* Exercise goal
The expected copy holds every entry exactly and none of the pictures.

Dataset entries:
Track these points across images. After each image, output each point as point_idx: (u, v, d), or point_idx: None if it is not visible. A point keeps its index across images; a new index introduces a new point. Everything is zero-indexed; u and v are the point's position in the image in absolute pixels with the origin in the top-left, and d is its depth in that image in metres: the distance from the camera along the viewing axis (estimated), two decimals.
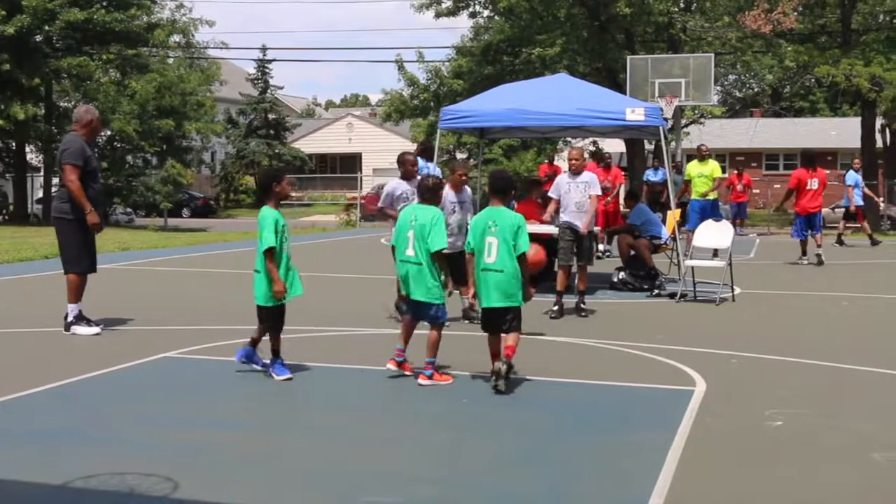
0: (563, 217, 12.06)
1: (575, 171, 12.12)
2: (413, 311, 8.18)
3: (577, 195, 11.94)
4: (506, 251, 7.79)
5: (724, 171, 25.45)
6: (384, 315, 11.22)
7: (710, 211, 18.29)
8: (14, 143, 39.38)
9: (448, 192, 10.89)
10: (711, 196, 19.09)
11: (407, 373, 8.10)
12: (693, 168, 19.44)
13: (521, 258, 7.80)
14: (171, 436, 6.35)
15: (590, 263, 12.35)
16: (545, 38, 36.57)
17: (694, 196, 19.15)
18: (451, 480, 5.46)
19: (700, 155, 19.53)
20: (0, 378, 7.98)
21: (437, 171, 14.82)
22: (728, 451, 6.05)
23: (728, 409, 7.08)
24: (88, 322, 10.12)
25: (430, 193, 8.32)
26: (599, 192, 12.34)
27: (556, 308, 11.78)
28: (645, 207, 15.48)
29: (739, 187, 30.60)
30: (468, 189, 11.58)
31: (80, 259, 10.16)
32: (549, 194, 12.45)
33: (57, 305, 10.57)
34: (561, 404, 7.36)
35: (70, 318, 10.09)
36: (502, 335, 7.88)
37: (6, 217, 41.08)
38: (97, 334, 9.97)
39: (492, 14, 41.93)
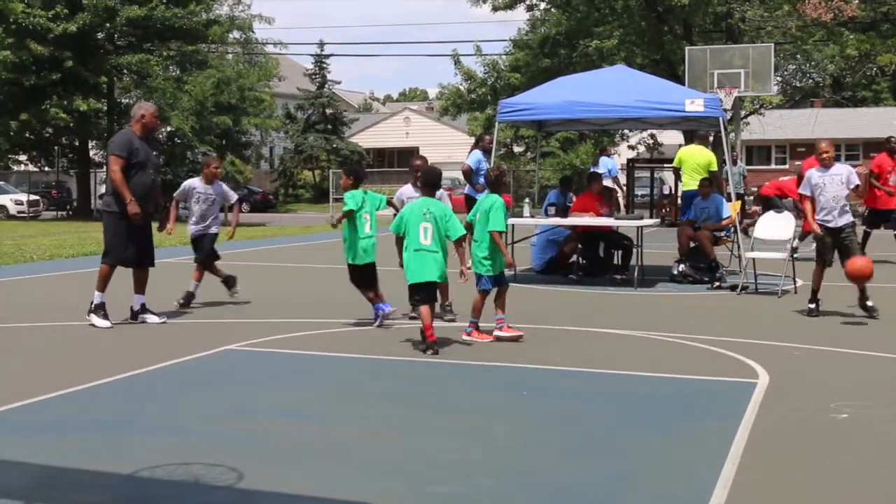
0: (819, 215, 11.10)
1: (827, 165, 11.15)
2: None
3: (832, 189, 11.03)
4: (437, 235, 8.99)
5: (785, 163, 24.47)
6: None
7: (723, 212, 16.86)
8: (77, 140, 39.96)
9: (199, 184, 11.77)
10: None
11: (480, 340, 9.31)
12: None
13: (458, 241, 9.09)
14: (235, 427, 6.41)
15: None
16: (602, 30, 36.45)
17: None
18: (512, 471, 5.46)
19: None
20: (67, 369, 8.12)
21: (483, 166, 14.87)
22: (792, 443, 5.99)
23: (792, 402, 7.01)
24: (106, 315, 10.25)
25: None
26: (859, 183, 11.30)
27: (813, 307, 11.23)
28: (721, 198, 15.19)
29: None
30: (221, 183, 12.06)
31: (116, 250, 10.26)
32: (801, 191, 11.41)
33: (122, 299, 10.71)
34: (622, 396, 7.34)
35: (91, 306, 10.30)
36: (425, 310, 8.88)
37: (70, 212, 41.73)
38: (109, 327, 10.09)
39: (549, 7, 41.84)
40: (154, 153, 10.51)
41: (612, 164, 24.33)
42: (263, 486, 5.16)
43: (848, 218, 11.05)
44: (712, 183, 15.19)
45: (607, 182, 23.67)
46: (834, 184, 10.98)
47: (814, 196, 11.07)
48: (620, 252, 15.04)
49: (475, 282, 9.47)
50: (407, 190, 11.05)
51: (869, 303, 11.03)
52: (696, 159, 15.93)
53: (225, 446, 5.89)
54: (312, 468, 5.51)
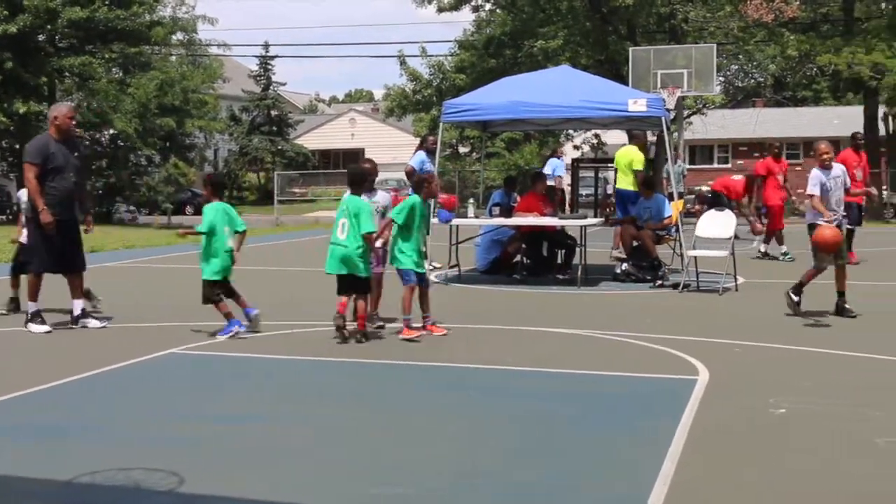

* Your solution
Track these points across images. After each image, output each point as point_idx: (u, v, d), or point_idx: None if it is not visible. A point keeps its index across images; a new index introduces a new point. Everything is zero-indexed; u and v are the point's position in the image in absolute pixels with the origin in the top-left, and d is its depth in that image in metres: the distance from the camera along the viewing axis (estimated), two decimals.
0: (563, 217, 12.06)
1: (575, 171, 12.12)
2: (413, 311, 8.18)
3: (577, 195, 11.94)
4: (506, 251, 7.79)
5: (724, 171, 25.45)
6: (384, 315, 11.22)
7: (710, 211, 18.29)
8: (14, 143, 39.38)
9: (448, 192, 10.89)
10: (711, 196, 19.09)
11: (407, 373, 8.10)
12: (693, 168, 19.44)
13: (521, 258, 7.80)
14: (171, 436, 6.35)
15: (590, 263, 12.35)
16: (545, 38, 36.57)
17: (694, 196, 19.15)
18: (451, 480, 5.46)
19: (700, 155, 19.53)
20: (0, 378, 7.98)
21: (437, 171, 14.82)
22: (728, 451, 6.05)
23: (728, 409, 7.08)
24: (88, 322, 10.12)
25: (430, 193, 8.32)
26: (599, 192, 12.34)
27: (556, 308, 11.78)
28: (645, 207, 15.48)
29: (739, 187, 30.60)
30: (468, 189, 11.58)
31: (80, 259, 10.16)
32: (549, 194, 12.45)
33: (57, 305, 10.57)
34: (561, 404, 7.36)
35: (70, 318, 10.09)
36: (502, 335, 7.88)
37: (6, 217, 41.08)
38: (97, 334, 9.97)
39: (492, 14, 41.93)
0: (819, 215, 11.10)
1: (827, 165, 11.15)
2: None
3: (832, 189, 11.03)
4: (437, 235, 8.99)
5: (785, 163, 24.47)
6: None
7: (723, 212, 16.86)
8: (77, 140, 39.96)
9: (199, 184, 11.77)
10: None
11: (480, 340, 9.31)
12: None
13: (458, 241, 9.09)
14: (235, 427, 6.41)
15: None
16: (602, 30, 36.45)
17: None
18: (512, 471, 5.46)
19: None
20: (67, 369, 8.12)
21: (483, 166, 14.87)
22: (792, 443, 5.99)
23: (792, 402, 7.01)
24: (106, 315, 10.25)
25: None
26: (859, 183, 11.30)
27: (813, 307, 11.23)
28: (721, 198, 15.19)
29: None
30: (221, 183, 12.06)
31: (116, 250, 10.26)
32: (801, 191, 11.41)
33: (122, 299, 10.71)
34: (622, 396, 7.34)
35: (91, 306, 10.30)
36: (425, 310, 8.88)
37: (70, 212, 41.73)
38: (109, 327, 10.09)
39: (549, 7, 41.84)
40: (154, 153, 10.51)
41: (612, 164, 24.33)
42: (263, 486, 5.16)
43: (848, 218, 11.05)
44: (712, 183, 15.19)
45: (607, 182, 23.67)
46: (834, 184, 10.98)
47: (814, 196, 11.07)
48: (620, 252, 15.04)
49: (475, 282, 9.47)
50: (407, 190, 11.05)
51: (869, 303, 11.03)
52: (696, 159, 15.93)
53: (225, 446, 5.89)
54: (312, 468, 5.51)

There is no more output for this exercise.